Because of the nature of the project, however, the book goes far beyond arguments for one particular particle accelerator. For the SSC was intended to test theories of the fundamental nature of the universe in which we live, to help physicists formulate a final theory, or "theory of everything". Thus the kind of questions which are being asked include: What do physicists mean by a final theory? What indications are there that such a theory may exist? How close are we to one? What sort of things might such a theory say? How could we tell it is indeed final? What would be the role of God in a universe governed by such a theory?
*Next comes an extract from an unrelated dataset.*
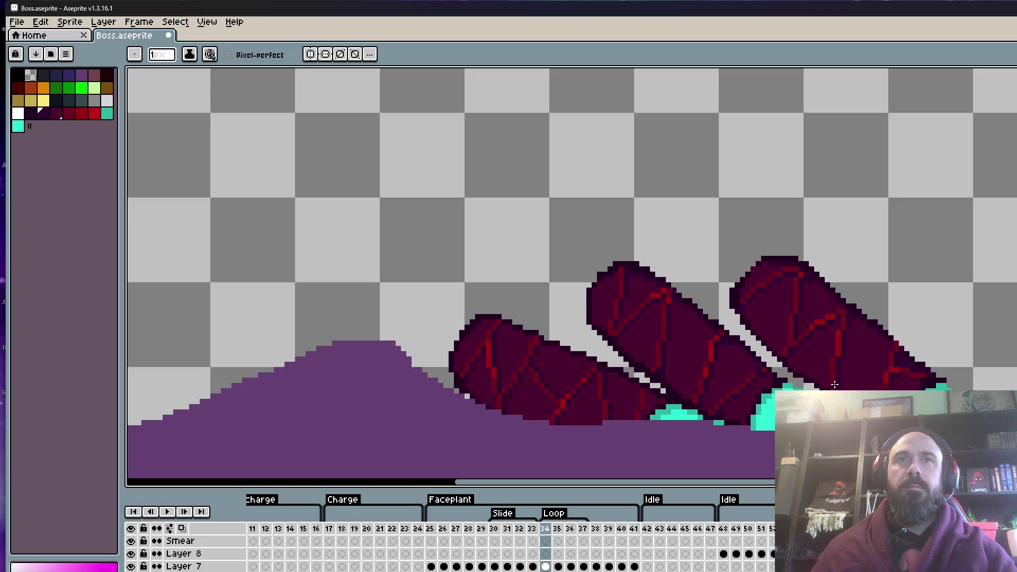
{"action": "key", "text": "m"}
The last question is the one which is always asked by non-physicists, though it is perhaps not so interesting as some of the others, from either a philosophical or scientific viewpoint. Weinberg has written this book as an attempt to answer all these questions from the point of view of a professional physicist; he doesn't pretend to a vast understanding of the academic philosophy of science, the vast majority of which is seen as of no use or interest to those involved in scientific research. Indeed, some sociological analyses of science are positively inimical to the practice of research, because they assert that accepted scientific theories are a purely human construct, with no relationship to "truth" or "reality" (whatever these terms may be taken to mean). There clearly is some cultural influence on devising and interpreting experiments, but there is no motivation for doing so if you believe that there is no other factor involved. Such sociological theories have the same problem as naively expressed logical positivism - their pre-suppositions are destroyed by their application to themselves. In other words, the idea that scientific research is a cultural phenomenon should apply to itself, assuming that sociologists believe that what they do is scientific (and I believe that they do). (The statement that has the same problem in logical positivism is the idea that only verifiable statements should be considered as true - a statement which is not verifiable.)

The fact that in the end the battle for continued funding for the SSC was lost does not mean that this is a book only of interest in the mid-nineties. In the end, the debate was more an example to be quoted in the book and a motivation for writing it than its absolute centre; the questions it raised and Weinberg's discussion are of far wider interest.